--- EXERCISE ---
Count the lines in the records below that contain the word "name" and give only that number.

# # # # #

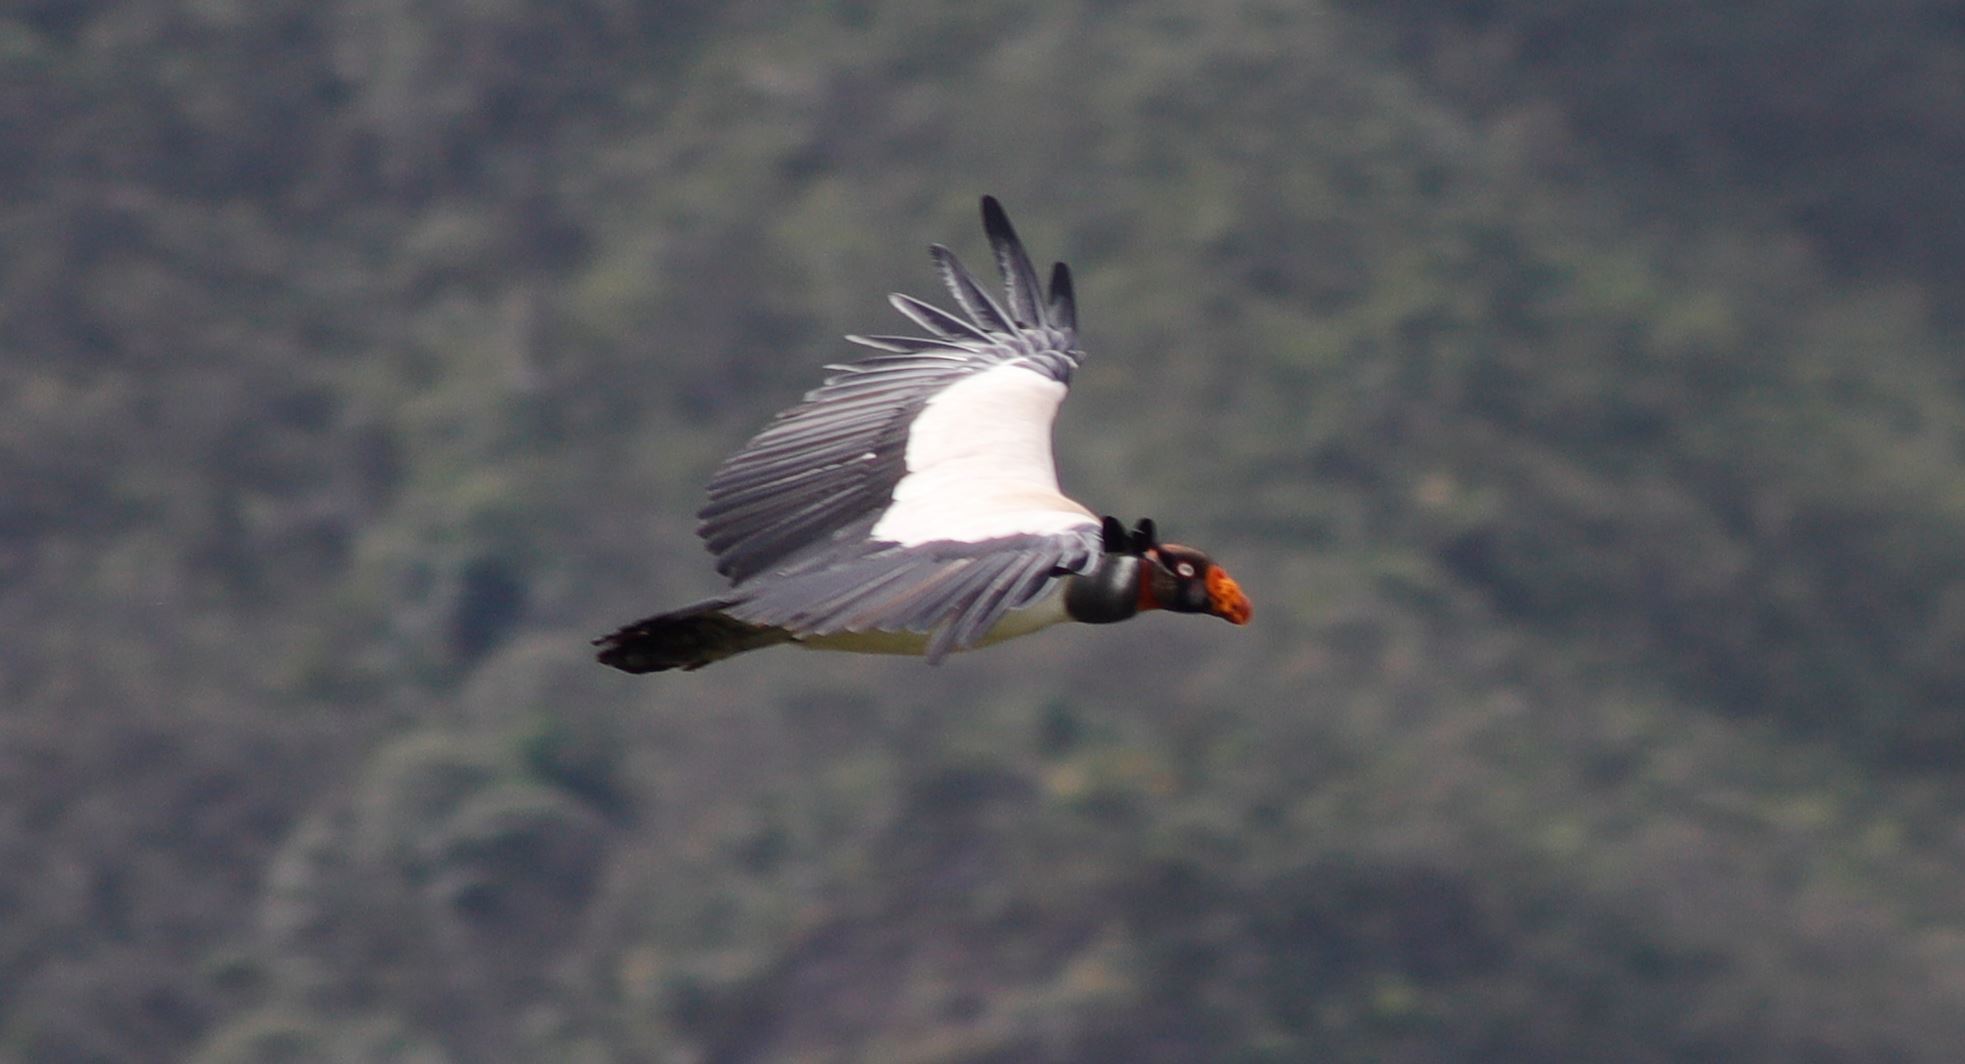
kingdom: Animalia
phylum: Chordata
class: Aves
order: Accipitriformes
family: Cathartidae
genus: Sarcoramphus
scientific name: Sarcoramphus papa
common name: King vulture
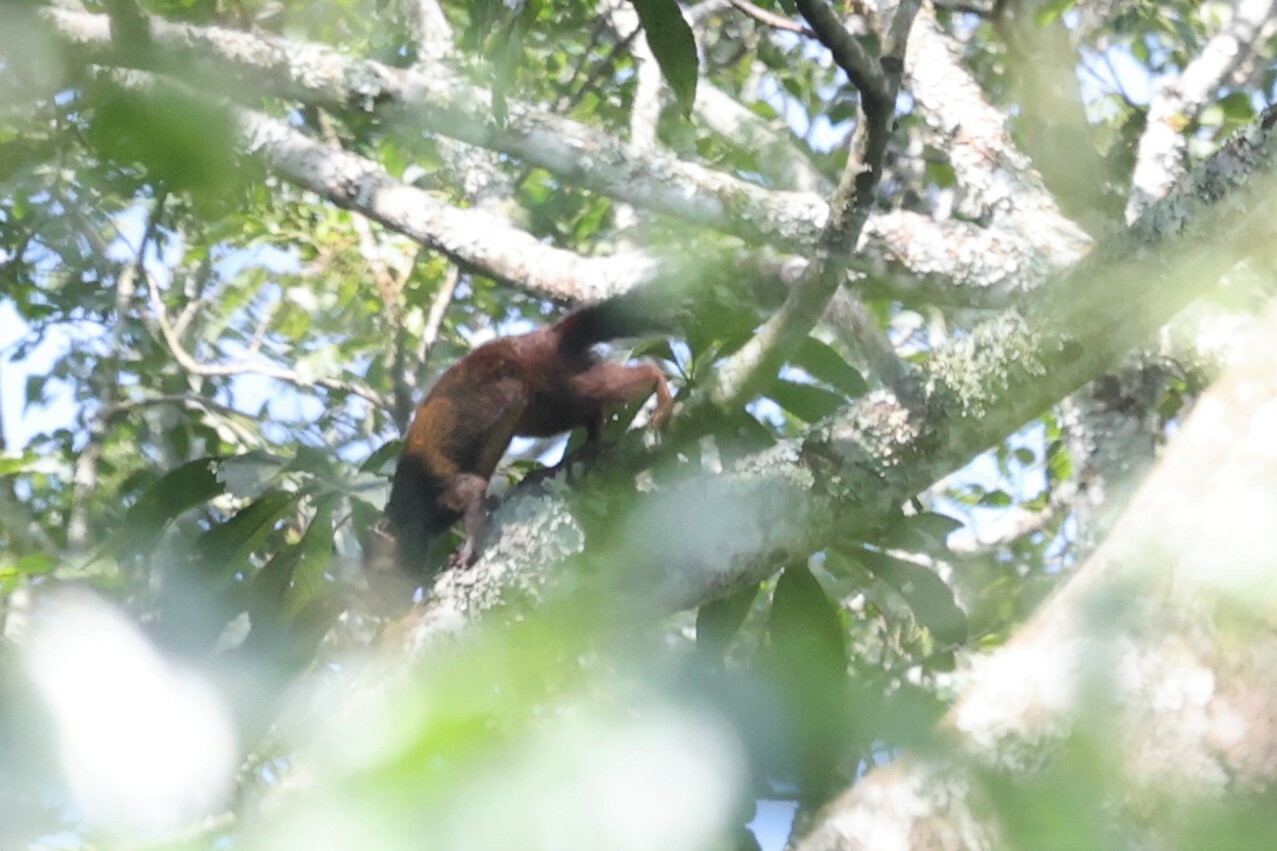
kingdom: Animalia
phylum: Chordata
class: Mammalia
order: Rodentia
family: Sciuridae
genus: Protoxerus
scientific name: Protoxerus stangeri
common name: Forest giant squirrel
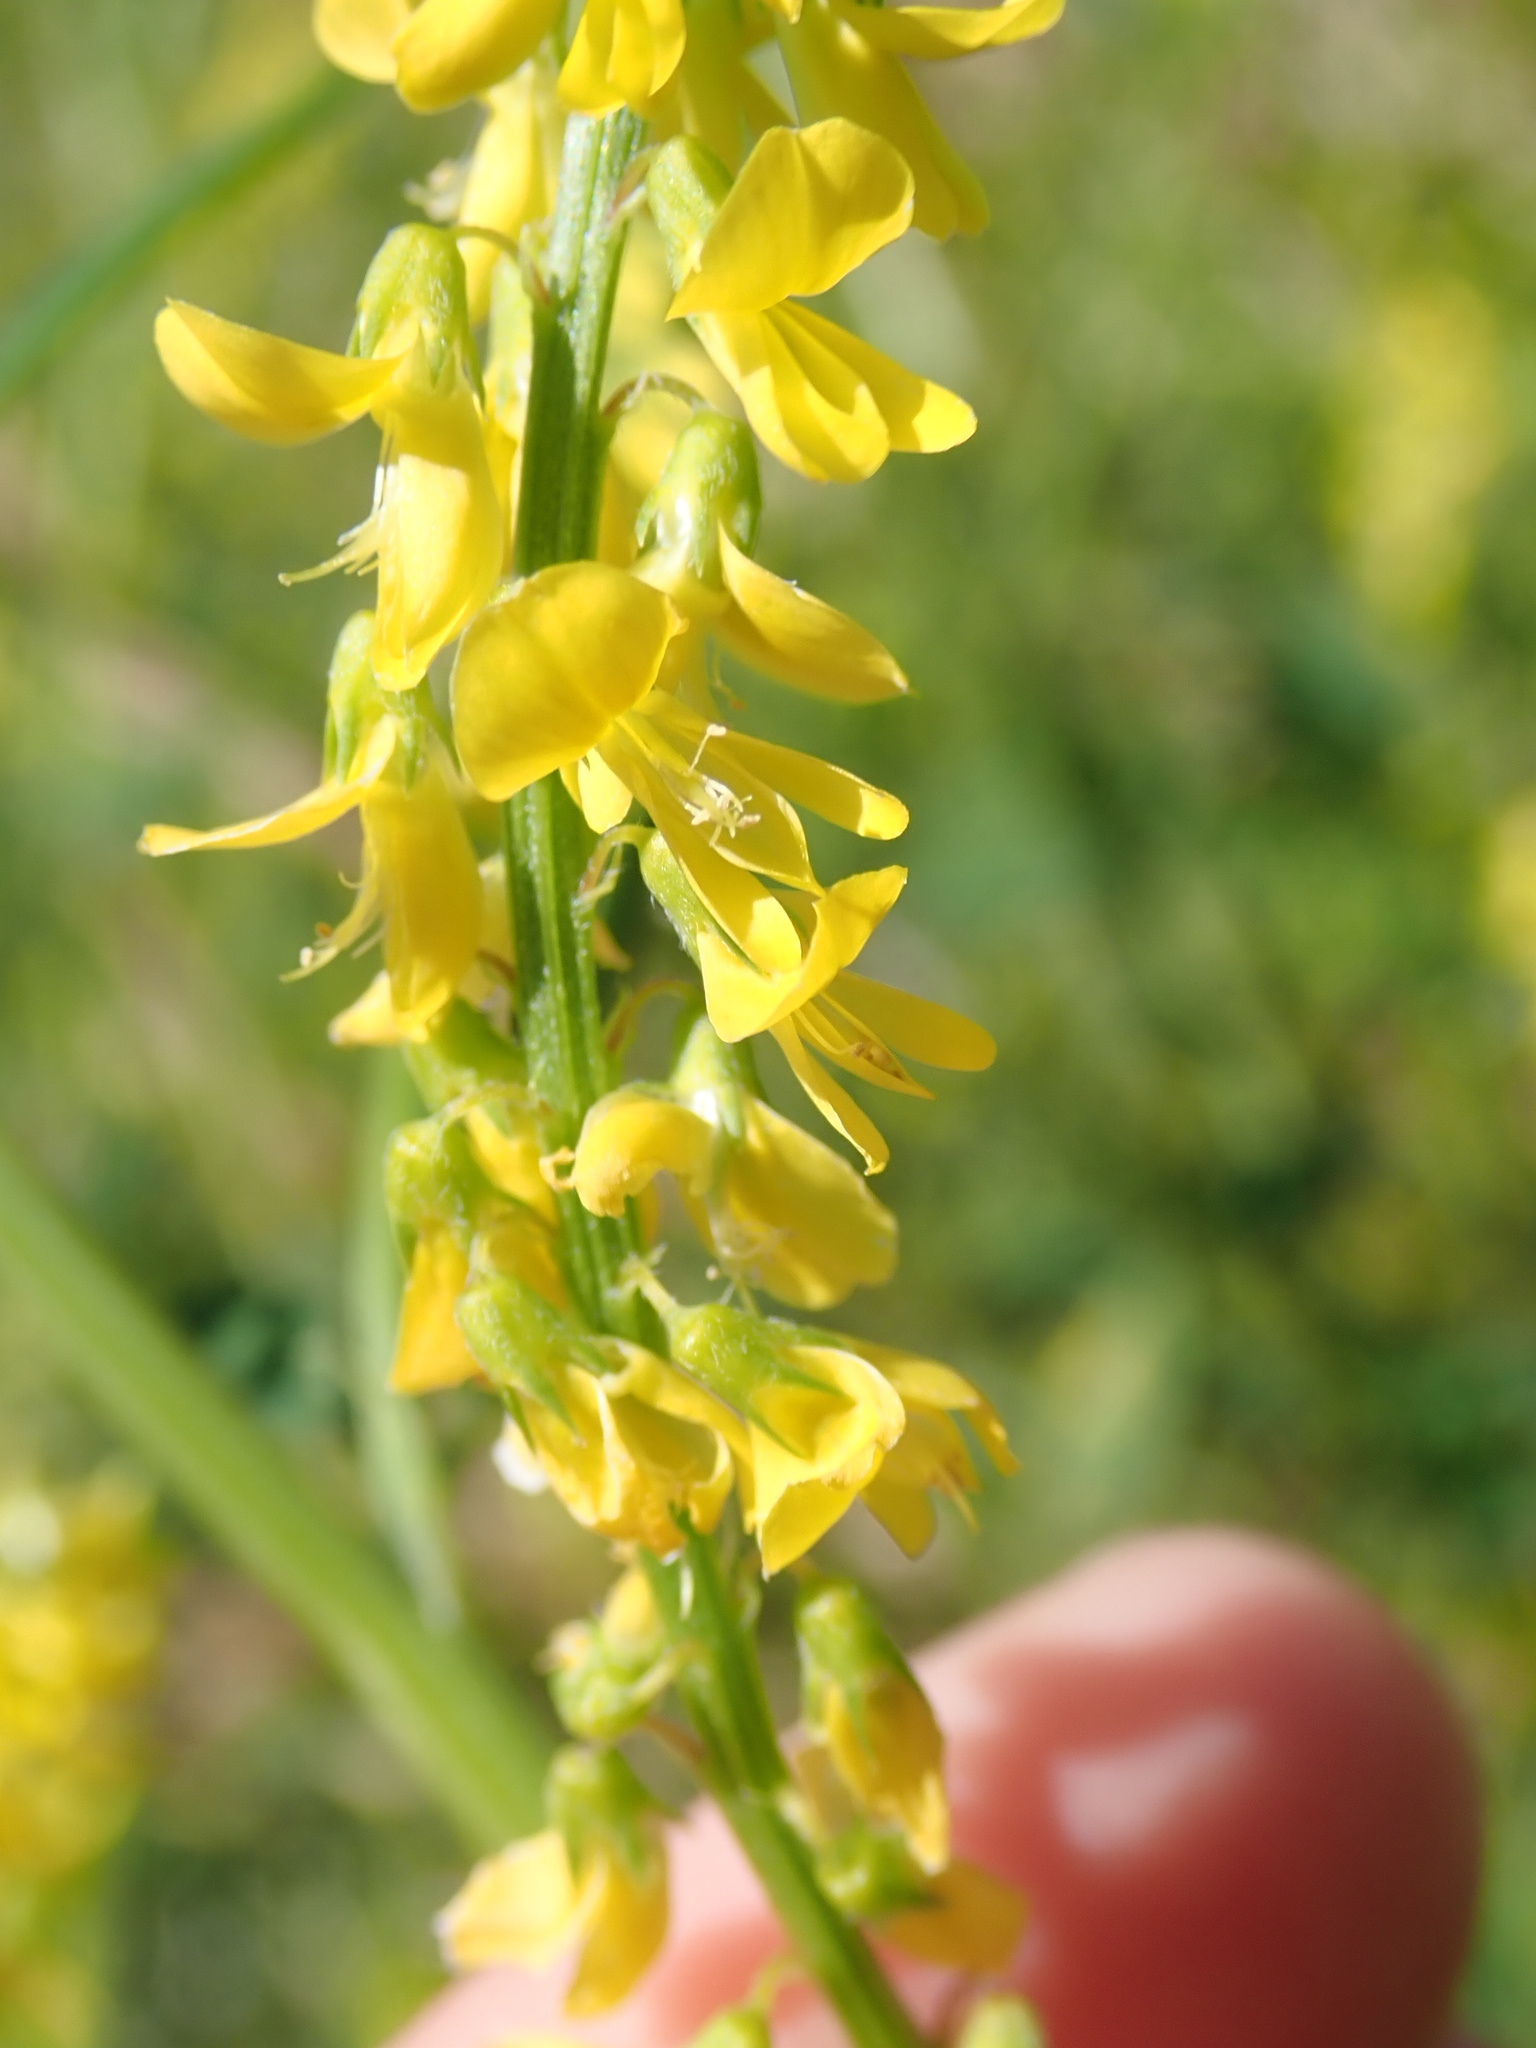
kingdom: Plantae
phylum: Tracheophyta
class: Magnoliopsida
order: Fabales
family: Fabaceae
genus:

# # # # #

--- CORRECT RESULT ---
4